Some US military officials, citing counterterrorism priorities in Afghanistan, have privately urged Trump against going to zero at this point and want to keep troop levels at about 4,500 for now, Reuters reported.

The White House did not immediately comment on the media reports.

Security personnel and onlookers stand at the site of a blast along the roadside in Lashkar Gah, the capital of Helmand province on November 12, 2020 [Noor Mohammad/AFP]

National security adviser Robert O’Brien already raised the possibility of a withdrawal, saying last month the US would go down to 2,500 by early 2021, in comments overshadowed by Trump’s Christmas timeline.

Regardless of what Trump might do, the Taliban, which is fighting against the US-backed government in Kabul, has called on the US to stick to a February agreement with the Trump administration to withdraw US troops by May, subject to certain security guarantees.

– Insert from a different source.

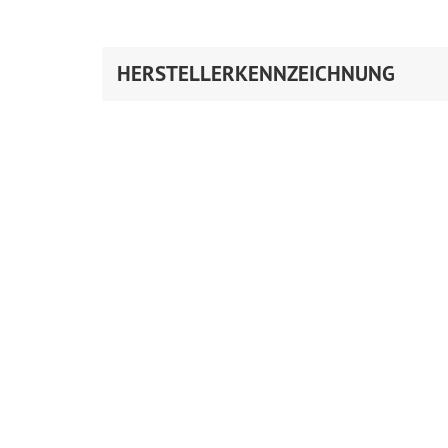
HERSTELLERKENNZEICHNUNG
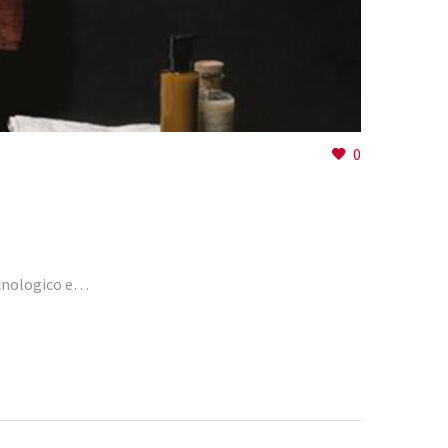
0
ecnologico e…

Acting Defense Secretary Christopher Miller, in a message to the US armed forces released during the weekend, echoed Trump’s desire to end US overseas engagements by saying, “It’s time to come home.” But he did not offer a timetable and stressed the need to finish the fight against al-Qaeda.

The Taliban harboured al-Qaeda’s leaders and the US special envoy for Afghanistan said the Taliban had not fulfilled their February accord commitment to breaking ties with al-Qaeda.

“We are on the verge of defeating al Qaeda and its associates, but we must avoid our past strategic error of failing to see the fight through to the finish,” wrote Miller, a former Green Beret and counterterrorism official.